Data Quality and MDM

You could be moving all kinds of interesting data around the organization with MDM, but if it does not adhere to a high standard of quality, it can all be for naught. Actually, that would be an MDM implementation that would not be worth doing at all. Data quality is the absence of intolerable defects. Those defects are defined by the business and implemented with governance as well as data quality rules. Governance enriches data along the workflow. Data quality rules are applied in the hub to data as it enters and all the data disseminated has data quality.

MDM Roles and Responsibilities

The business has major roles and responsibilities in MDM. The aforementioned governance process is one major example of this—both in the formation of the workflow, as well as being on the spokes of the workflow during its execution. We call both types of participants Data Stewards, as well as those contributing to the data modeling and data quality rules from the business side.

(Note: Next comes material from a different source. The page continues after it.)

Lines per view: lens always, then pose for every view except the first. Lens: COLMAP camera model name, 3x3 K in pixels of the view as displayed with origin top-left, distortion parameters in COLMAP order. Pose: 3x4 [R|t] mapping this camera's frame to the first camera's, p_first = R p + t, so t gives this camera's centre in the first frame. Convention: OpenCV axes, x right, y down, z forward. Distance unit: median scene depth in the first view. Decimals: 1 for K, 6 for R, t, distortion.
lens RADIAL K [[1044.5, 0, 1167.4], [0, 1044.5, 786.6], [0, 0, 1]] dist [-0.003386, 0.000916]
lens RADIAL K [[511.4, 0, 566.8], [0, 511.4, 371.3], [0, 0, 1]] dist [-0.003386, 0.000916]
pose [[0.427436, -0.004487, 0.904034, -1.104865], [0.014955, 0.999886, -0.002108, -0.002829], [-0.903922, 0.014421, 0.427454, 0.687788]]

These senior business analysts in the subject areas being built into MDM should actually be considered part of the extended development team for the subject area they are the expert in.

There is also a Project Sponsor. This sponsor is ideally a business executive who understands the importance of information to the business and the importance of MDM to those objectives. The sponsor understands the short- and long-term capabilities of MDM in the organization and actively contributes to shaping them in the form of the iteration plan.

The sponsor will keep MDM out of internal cross-fire and chair recurring executive briefings on the project. They will chair the aforementioned data governance group and be the executive voice of requirements to vendors in the tool selection process.

MDM Technology

While MDM does not necessarily need a vendor-purchased tool, practically speaking it is difficult to pull off MDM without one. MDM tools coordinate all of the aforementioned functions without the need for disparate, discrete tools for each function.

Many vendors are claiming the MDM category and the large software companies have clearly positioned themselves in this space. You should base your shortlist on vendors who support the characteristics of your particular MDM need. Inevitably, given the breadth of MDM, every vendor will be providing many features that you would not consider important. Don’t sell yourself short, though—those features may be prominent in your implementation someday.

Data quality tools may also be needed to address grievous data quality challenges above and beyond MDM data quality functions. Integration technologies such as an enterprise services bus, a data integration tool or some other manner of moving data will be necessary. Some MDM tools do not provide matching capabilities. Finally, syndicated data, naturally, is a separate purchase entirely.

Action Items

• Divide your organization into its subject areas

• Prioritize the subject areas

• Determine the source(s) of record for each subject area for the new architecture

• Determine which need governance, and to what degree

• Learn what is available in the syndicated data marketplace and develop a value proposition for syndicated data

• Assign value to the various components of MDM—data modeling, data integration, data governance, data quality

www.mcknightcg.com/bookch7


1There are some data warehouses out there with selective real-time data, which is great and may alleviate some need for a separate MDM hub, but realistically pursuing real-time data warehousing is less worth it than pursuing operational business intelligence, of which MDM is a part.

2Note this is different from “data governance.”

3Arguably, all MDM records could be considered “governed” since even those without MDM Governance form from confirmed sources.